Token Factory Builder Path designed
Token Factory is the reference second product for AI Cloud. It is not an app packaged through the App SDK. It is a product surface with its own gateway, routes, usage semantics, scopes, product operations, and customer workflows.
The rule is simple:
Token Factory owns model-gateway behavior.
AI Cloud shared services own IAM, billing, policy, audit, evidence, registry, and status.
Builder Decision
Use this path when the team is adding:
- model endpoint routing;
- token issuance or model gateway policy;
- request metering, quota, or spend attribution;
- model provider status and incident evidence;
- product-specific controls that must still use platform IAM and billing.

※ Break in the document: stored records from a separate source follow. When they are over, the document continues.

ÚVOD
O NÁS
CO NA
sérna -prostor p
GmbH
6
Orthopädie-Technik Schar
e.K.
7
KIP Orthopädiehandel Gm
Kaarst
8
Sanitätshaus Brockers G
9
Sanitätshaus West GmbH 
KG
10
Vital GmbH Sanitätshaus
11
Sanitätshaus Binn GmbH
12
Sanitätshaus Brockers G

Use App SDK Proof instead when the work is only packaging a launchable app runtime such as Slurm, RKE2, or Jupyter.
Product Architecture
Required Declarations
| Declaration | Minimum content |
|---|---|
| Product id | stable product id, slug, owner, lifecycle state |
| Resource model | endpoint, model, provider account, route, request, quota bucket |
| IAM | scopes, roles, service-account behavior, admin and tenant operations |
| Billing | billable usage unit, accepted usage source, pricing snapshot owner |
| Policy | tenant/project quotas, model allowlists, rate limits, override rules |
| Audit | privileged mutations, gateway policy changes, provider routing changes |
| Evidence | usage proof, provider status, release evidence, incident handoff |
| Status | gateway health, provider health, partial degradation rules |
| Portal | user guide, developer API guide, operator runbook, security controls |
API And Event Shape
Token Factory should start contract-first. A first implementation packet should name each route and event before code changes.
Data Model Starting Point
The exact schema can change. The ownership rule should not: product tables must not become a shadow IAM or billing ledger.
Implementation Order
- Register product id, scopes, usage units, audit actions, and status components.
- Add OpenAPI/AsyncAPI fragments for Token Factory routes and events.
- Add product-owned gateway package under the product boundary.
- Consume shared IAM/policy/billing/evidence interfaces.
- Add unit and contract tests for scope, quota, usage, and audit behavior.
- Add UAT for user token creation, provider failure, quota exhaustion, and billing attribution.
- Add portal user/developer/operator pages before wider handoff.
Review Questions
| Reviewer | Question |
|---|---|
| Product | Does this solve a real model-access workflow, or only expose an internal gateway? |
| Architecture | Does it consume shared services without forking platform responsibilities? |
| Security | Are token custody, scopes, provider credentials, audit, and redaction explicit? |
| Operations | Can support see gateway status, provider degradation, and usage evidence? |
| Developer | Can a builder implement the first slice from contracts and package anchors? |
Exit Criteria
Token Factory is ready for implementation only when:
- product and platform boundaries are named;
- contracts exist before handlers;
- usage and policy behavior are testable without live production providers;
- security can review token and provider credential posture;
- operations has readback and incident surfaces;
- the docs portal has user, developer, operator, architecture, and security routes for the product.